Et vous, cher ami, vous avez écrit à notre ami M. Marcotte, qui va toujours comme un charme et qui me dit que vous allez assez bien. Voilà, je crois, bientôt l’époque de votre retour, à notre grand plaisir. Vous y trouverez une épreuve de la Source, mais enfin c’est mieux que rien. Il me l’a faite trop petite. J’espère la revoir un peu plus grande.

Rien de bien nouveau ici, que la fatale nomination à l’Institut. Flandrin va cependant être nommé professeur à l’École ; il est naturellement estimé, le candidat à l’unanimité. Choses de ce monde, le mal et le bien. Vous débarrassez-vous aussi de vos travaux et de votre fantaisie ? Travaillez-vous sans fatigue et bonne santé ? Votre petite Lina est-elle toujours si gentille ? Embrassez-la bien pour moi. Ma femme vous dit bien des choses ; et moi, mon cher Calamatta, pardon, je ne le ferai plus. Et vous pouvez hardiment m’écrire, je vous répondrai exactement et de tout cœur.
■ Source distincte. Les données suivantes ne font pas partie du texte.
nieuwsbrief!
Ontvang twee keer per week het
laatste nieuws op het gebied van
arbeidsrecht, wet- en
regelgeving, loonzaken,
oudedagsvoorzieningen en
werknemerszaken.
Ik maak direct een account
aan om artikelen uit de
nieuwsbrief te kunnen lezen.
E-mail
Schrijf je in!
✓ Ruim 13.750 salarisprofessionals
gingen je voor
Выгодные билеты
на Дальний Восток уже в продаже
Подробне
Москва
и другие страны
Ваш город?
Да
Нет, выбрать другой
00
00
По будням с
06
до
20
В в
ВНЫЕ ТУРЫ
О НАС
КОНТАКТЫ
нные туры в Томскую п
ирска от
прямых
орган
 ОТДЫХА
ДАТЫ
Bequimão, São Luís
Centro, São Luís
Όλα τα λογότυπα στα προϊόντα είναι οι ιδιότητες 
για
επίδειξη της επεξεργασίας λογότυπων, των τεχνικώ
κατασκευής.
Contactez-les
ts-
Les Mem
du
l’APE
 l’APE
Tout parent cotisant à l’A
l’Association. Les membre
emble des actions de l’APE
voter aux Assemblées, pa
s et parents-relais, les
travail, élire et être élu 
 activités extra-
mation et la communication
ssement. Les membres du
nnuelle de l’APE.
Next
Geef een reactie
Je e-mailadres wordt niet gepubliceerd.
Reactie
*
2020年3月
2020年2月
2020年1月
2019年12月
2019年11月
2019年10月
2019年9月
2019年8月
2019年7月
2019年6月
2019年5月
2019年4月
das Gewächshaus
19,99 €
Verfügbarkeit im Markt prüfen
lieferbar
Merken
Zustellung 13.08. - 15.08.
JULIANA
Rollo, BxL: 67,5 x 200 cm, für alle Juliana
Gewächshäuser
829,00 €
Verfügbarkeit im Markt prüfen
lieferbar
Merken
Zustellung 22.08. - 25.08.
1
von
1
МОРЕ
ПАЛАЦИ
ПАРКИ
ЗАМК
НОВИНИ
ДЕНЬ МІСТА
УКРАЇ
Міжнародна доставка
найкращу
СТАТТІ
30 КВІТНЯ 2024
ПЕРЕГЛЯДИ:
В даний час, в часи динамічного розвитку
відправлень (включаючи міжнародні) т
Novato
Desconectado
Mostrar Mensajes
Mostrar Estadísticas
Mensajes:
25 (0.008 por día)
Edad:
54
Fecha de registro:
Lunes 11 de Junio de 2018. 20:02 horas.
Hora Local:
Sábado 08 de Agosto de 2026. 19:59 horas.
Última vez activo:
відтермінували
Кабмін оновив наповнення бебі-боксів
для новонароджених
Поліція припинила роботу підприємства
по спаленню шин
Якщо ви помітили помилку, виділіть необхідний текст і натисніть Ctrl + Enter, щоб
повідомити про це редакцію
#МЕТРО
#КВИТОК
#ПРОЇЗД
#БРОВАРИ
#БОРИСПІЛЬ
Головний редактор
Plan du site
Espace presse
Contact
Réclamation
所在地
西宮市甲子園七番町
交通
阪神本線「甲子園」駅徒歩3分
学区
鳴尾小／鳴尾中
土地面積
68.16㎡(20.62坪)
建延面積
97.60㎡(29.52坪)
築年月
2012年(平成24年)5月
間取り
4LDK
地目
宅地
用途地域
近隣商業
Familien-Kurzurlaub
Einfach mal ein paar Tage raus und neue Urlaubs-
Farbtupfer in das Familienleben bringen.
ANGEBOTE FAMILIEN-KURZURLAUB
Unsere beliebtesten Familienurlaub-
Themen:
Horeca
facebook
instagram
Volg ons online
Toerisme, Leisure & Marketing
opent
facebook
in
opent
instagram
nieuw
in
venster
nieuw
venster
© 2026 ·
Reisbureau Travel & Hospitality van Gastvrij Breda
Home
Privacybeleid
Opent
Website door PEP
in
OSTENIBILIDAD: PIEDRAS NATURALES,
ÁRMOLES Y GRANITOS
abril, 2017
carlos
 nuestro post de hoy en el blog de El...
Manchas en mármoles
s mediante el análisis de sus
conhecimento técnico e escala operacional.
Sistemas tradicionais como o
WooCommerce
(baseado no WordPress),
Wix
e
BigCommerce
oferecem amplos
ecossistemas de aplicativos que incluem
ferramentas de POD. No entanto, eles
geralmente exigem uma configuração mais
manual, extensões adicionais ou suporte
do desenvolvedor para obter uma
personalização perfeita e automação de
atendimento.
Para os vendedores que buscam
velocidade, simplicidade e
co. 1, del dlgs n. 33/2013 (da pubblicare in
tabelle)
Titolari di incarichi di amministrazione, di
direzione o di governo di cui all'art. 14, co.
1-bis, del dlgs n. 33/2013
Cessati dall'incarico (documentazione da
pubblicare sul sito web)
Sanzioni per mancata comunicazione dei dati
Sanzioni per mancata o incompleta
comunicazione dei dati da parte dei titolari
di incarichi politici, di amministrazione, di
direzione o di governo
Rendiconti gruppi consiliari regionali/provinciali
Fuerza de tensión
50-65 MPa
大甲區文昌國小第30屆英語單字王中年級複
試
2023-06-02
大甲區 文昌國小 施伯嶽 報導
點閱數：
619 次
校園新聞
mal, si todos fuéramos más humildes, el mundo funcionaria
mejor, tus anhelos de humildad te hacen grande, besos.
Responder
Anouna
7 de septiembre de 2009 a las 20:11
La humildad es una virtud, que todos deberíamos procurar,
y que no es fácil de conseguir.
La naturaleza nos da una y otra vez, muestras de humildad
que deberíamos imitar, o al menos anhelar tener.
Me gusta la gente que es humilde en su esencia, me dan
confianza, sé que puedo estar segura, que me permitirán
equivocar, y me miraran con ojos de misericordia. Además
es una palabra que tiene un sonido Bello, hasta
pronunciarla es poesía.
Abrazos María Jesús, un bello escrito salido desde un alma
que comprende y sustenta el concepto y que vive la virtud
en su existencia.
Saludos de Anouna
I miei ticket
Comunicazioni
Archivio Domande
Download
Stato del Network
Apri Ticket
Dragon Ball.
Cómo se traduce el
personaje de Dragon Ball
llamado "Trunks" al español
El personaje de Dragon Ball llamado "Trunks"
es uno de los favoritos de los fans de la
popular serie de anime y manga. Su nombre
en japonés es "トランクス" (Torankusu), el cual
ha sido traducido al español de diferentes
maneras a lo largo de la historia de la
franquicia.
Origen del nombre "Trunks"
Votre ami bien affectueux,
Ingres.000000
  1. Comm. par sa fille, M me Lina Sand.
  2. Cette lettre, commencée le 10, dut être terminée le 28, dont Ingres marque la date en finissant par ce post-scriptum À ma Vergogna !
  3. « La Source est restée très longtemps accrochée dans l’atelier de Ingres, avec des bas rouges à mi-cuisses. Enfin, ce tableau lui ayant été demandé, Ingres le termina en peu de jours. Mon frère a fait la cruche et rectifié la perspective des reflets dans l’eau ». Raymond Balze à Henry Lapauze. (Les Dessins d’Ingres, etc., p. 118).